Please reproduce the listing verbatim, from the line containing "- 线程私有的 程序计数器、本地方法栈、虚拟机栈" through the end of the listing, both ends included.

----- MATERIAL SUPPLIED -----

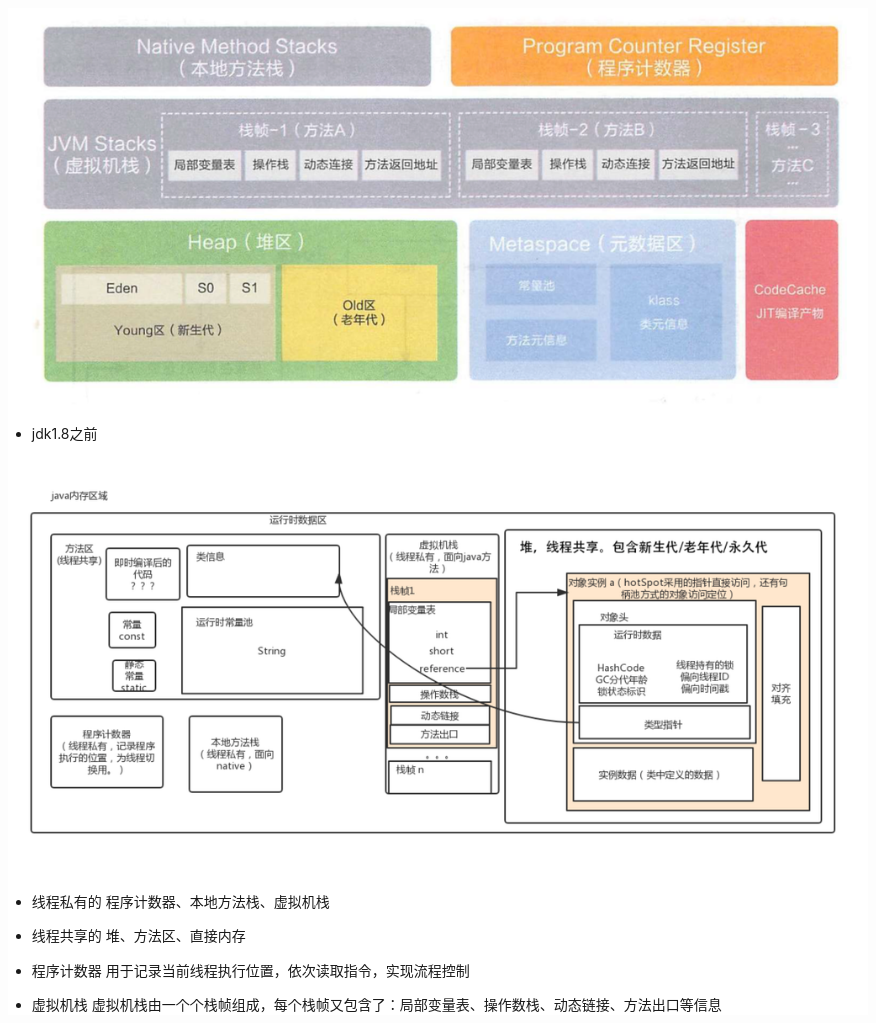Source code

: ![](../images/Image03.png)

- jdk1.8之前

![](../images/Image04.png)

- 线程私有的 程序计数器、本地方法栈、虚拟机栈
- 线程共享的 堆、方法区、直接内存

- 程序计数器 用于记录当前线程执行位置，依次读取指令，实现流程控制

- 虚拟机栈 虚拟机栈由一个个栈帧组成，每个栈帧又包含了：局部变量表、操作数栈、动态链接、方法出口等信息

-----

#### ANSWER FOR THE TASK
- 线程私有的 程序计数器、本地方法栈、虚拟机栈
- 线程共享的 堆、方法区、直接内存

- 程序计数器 用于记录当前线程执行位置，依次读取指令，实现流程控制

- 虚拟机栈 虚拟机栈由一个个栈帧组成，每个栈帧又包含了：局部变量表、操作数栈、动态链接、方法出口等信息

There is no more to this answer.